Collected data:
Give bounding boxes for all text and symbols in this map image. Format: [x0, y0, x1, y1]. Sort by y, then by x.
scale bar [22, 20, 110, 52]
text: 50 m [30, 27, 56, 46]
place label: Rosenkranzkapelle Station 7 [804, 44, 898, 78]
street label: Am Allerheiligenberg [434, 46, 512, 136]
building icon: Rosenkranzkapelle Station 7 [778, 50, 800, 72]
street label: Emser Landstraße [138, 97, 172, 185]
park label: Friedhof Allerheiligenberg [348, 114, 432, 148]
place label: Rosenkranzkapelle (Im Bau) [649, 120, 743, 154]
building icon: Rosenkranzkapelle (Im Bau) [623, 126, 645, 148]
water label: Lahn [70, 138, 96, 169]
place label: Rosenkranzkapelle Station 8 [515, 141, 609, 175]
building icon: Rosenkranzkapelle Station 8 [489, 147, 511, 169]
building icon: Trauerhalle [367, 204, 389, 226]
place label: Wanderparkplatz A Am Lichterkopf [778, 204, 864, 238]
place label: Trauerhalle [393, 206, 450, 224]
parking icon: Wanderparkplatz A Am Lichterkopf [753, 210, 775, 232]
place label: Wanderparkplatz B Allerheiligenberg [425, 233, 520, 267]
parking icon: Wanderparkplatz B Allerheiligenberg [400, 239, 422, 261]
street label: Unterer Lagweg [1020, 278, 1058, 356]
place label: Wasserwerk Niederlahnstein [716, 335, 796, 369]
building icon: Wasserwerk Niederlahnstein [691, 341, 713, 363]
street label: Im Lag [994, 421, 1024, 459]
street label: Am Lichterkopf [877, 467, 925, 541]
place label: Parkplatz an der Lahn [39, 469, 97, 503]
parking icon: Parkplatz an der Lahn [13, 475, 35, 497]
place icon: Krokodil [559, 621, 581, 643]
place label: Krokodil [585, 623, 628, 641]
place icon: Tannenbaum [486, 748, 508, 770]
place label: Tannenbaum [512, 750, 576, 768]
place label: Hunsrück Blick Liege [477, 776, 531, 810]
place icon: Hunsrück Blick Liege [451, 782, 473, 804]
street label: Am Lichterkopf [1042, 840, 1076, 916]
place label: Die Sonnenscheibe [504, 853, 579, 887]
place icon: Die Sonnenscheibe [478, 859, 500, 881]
==
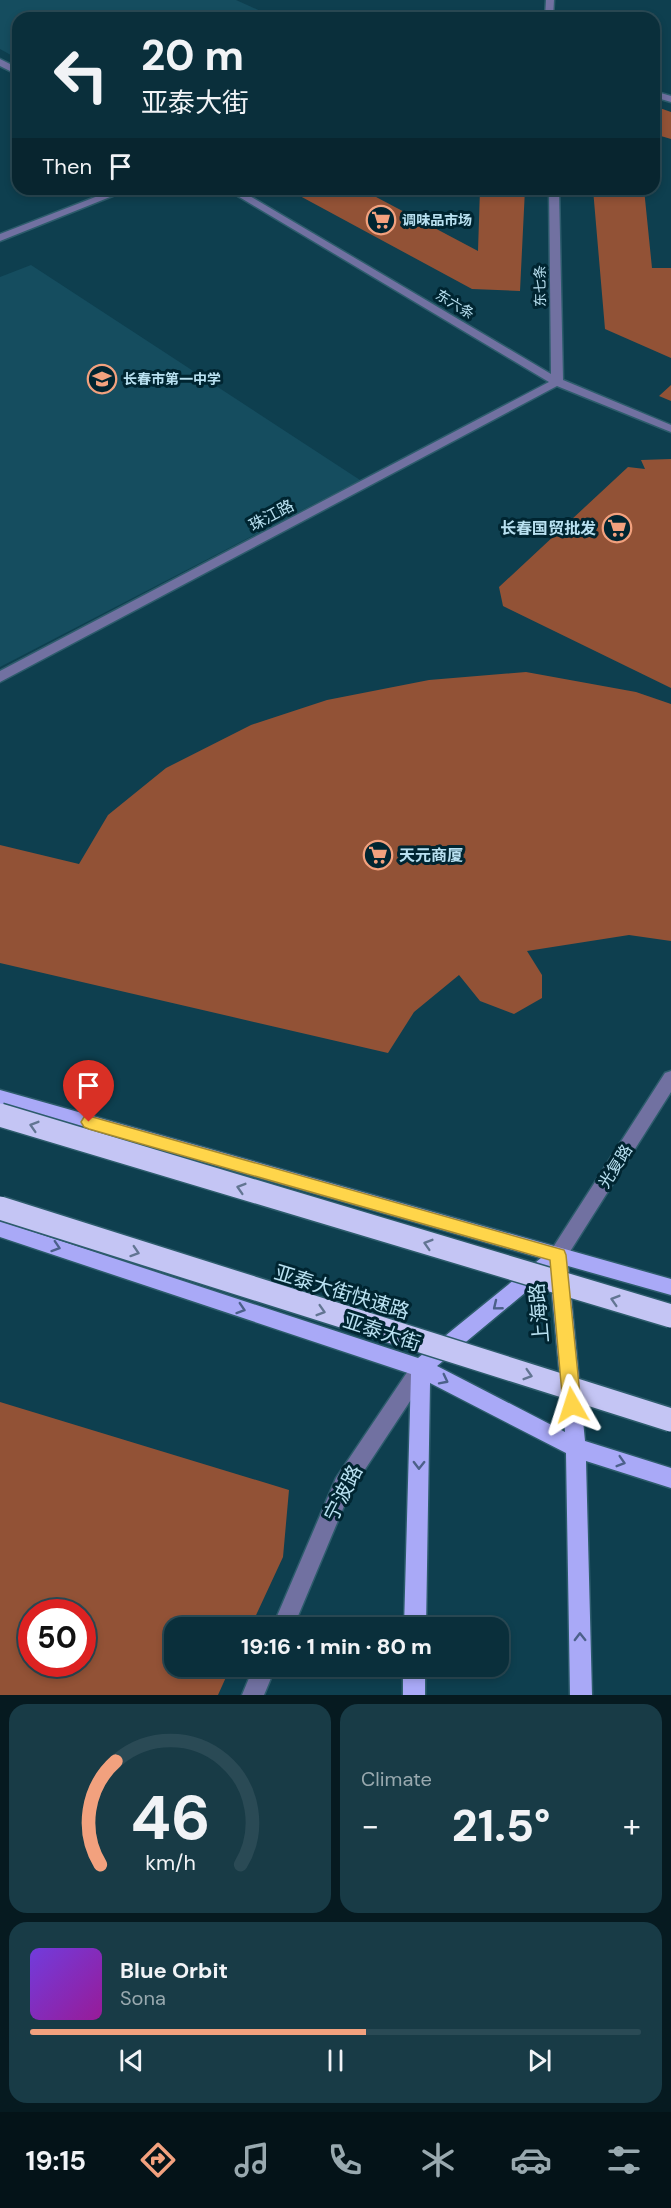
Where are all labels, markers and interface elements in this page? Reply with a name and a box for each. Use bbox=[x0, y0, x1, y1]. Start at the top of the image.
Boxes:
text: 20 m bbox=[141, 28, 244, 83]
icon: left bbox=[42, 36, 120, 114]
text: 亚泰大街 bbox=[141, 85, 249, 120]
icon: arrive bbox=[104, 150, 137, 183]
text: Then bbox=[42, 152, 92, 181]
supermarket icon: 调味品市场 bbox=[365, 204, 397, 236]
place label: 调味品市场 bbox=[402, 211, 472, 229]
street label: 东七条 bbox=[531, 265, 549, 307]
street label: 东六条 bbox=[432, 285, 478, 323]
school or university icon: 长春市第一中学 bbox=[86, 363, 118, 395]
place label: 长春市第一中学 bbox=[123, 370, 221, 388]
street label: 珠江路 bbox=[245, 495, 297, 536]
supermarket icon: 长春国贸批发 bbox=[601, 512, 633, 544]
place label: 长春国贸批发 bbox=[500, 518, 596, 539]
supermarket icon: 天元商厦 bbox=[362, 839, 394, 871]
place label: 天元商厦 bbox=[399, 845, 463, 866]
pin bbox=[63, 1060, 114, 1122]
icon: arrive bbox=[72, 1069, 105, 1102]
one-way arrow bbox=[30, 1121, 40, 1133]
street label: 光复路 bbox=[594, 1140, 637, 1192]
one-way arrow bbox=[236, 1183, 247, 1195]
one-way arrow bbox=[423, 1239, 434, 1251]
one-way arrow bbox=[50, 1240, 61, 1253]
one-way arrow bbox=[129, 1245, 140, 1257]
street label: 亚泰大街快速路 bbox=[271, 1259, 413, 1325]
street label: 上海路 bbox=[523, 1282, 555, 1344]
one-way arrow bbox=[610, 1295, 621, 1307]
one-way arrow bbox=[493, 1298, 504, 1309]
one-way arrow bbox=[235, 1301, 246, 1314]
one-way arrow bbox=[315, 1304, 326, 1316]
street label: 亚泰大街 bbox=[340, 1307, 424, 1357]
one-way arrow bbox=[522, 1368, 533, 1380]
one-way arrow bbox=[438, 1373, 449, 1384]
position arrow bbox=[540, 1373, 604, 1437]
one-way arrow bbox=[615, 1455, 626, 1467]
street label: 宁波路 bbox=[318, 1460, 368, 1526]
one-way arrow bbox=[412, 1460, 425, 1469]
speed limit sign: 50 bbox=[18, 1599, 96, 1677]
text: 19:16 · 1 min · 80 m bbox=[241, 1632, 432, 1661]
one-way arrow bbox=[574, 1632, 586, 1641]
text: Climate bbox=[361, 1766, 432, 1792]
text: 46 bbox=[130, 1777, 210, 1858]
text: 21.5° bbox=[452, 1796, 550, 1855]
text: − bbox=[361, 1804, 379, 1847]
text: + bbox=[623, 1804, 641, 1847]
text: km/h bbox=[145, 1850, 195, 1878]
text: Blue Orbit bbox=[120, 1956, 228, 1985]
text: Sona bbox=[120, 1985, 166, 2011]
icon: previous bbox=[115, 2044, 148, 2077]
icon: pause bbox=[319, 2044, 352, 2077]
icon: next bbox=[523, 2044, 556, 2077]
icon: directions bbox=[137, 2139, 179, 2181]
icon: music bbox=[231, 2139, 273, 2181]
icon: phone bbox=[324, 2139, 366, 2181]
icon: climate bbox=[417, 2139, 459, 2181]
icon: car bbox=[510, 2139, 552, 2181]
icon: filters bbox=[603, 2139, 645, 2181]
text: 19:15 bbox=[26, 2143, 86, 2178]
...
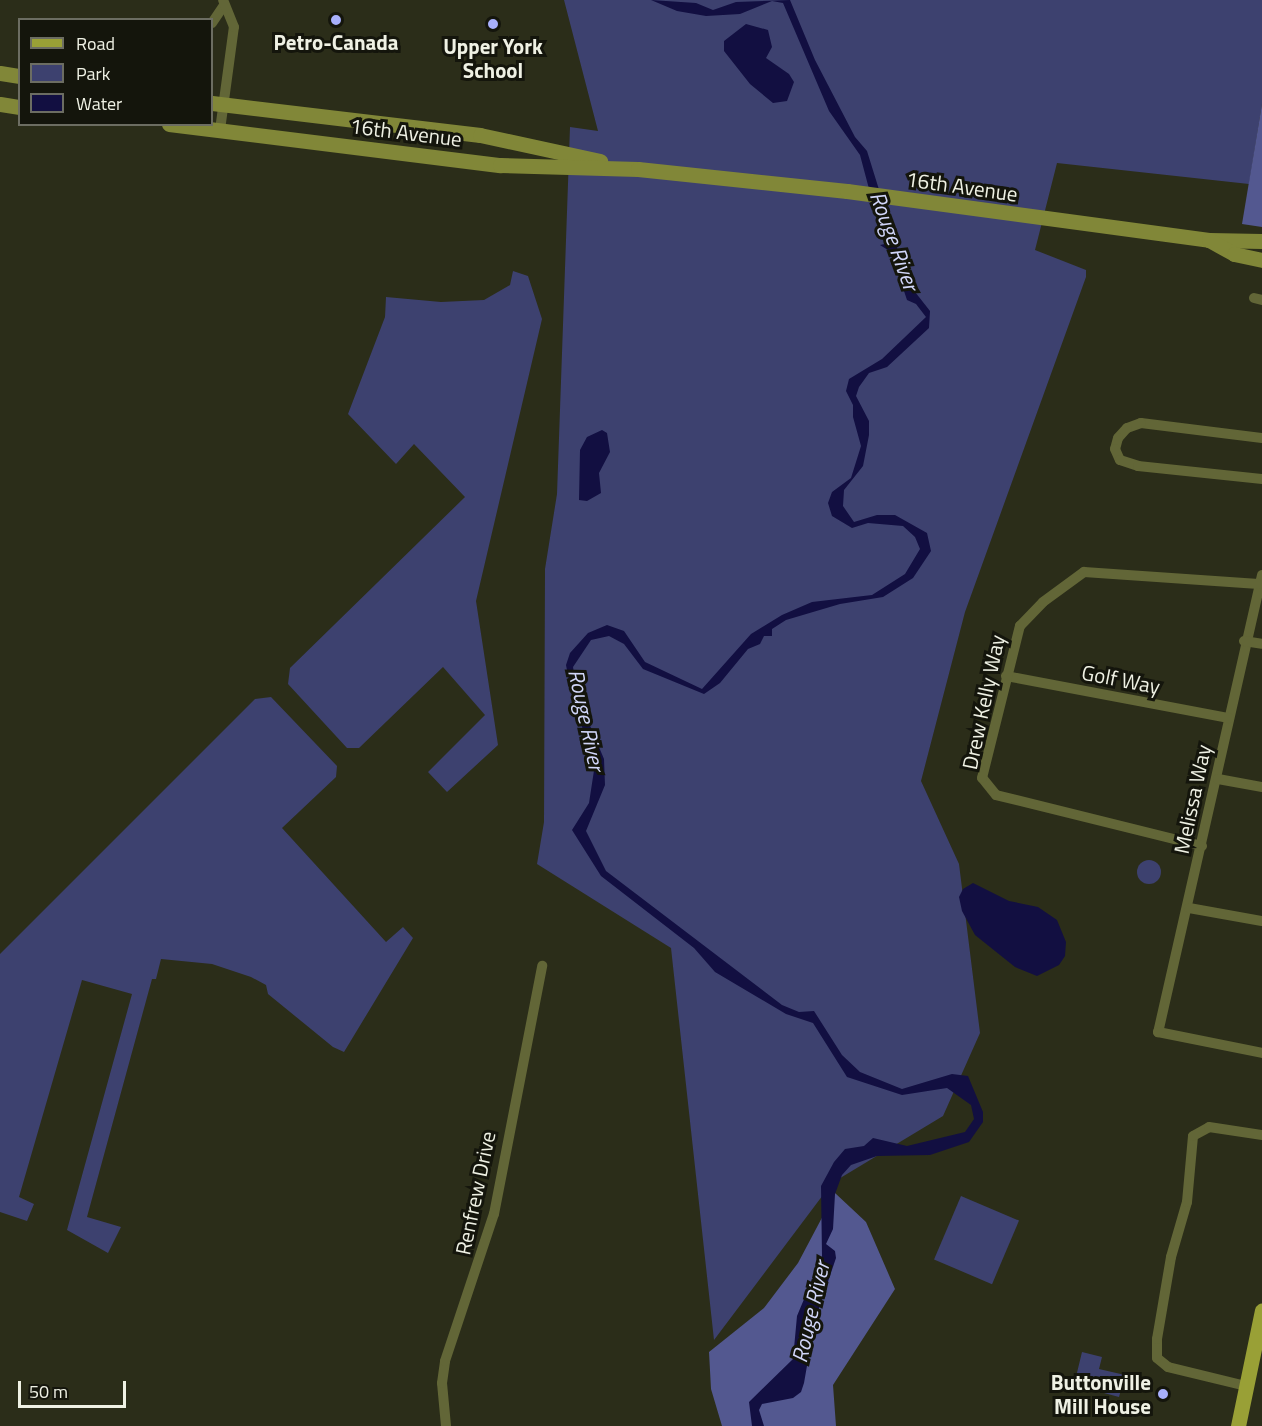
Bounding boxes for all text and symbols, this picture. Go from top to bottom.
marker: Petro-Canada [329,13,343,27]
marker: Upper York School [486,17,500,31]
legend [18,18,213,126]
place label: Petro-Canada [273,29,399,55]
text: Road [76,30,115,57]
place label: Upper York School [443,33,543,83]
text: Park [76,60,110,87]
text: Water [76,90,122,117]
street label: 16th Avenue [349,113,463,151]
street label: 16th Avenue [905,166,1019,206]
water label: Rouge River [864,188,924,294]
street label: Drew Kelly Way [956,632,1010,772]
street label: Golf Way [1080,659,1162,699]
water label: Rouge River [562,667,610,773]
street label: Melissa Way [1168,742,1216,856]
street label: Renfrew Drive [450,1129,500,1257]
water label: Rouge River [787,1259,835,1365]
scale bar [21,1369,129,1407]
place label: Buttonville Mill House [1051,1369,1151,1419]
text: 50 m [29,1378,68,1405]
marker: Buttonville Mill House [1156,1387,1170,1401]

▸ **Required action**
Where does the word "调味品市场" occur in the records? Return every line that holds it.

▸ **Result**
supermarket icon: 调味品市场 bbox=[365, 204, 397, 236]
place label: 调味品市场 bbox=[402, 211, 472, 229]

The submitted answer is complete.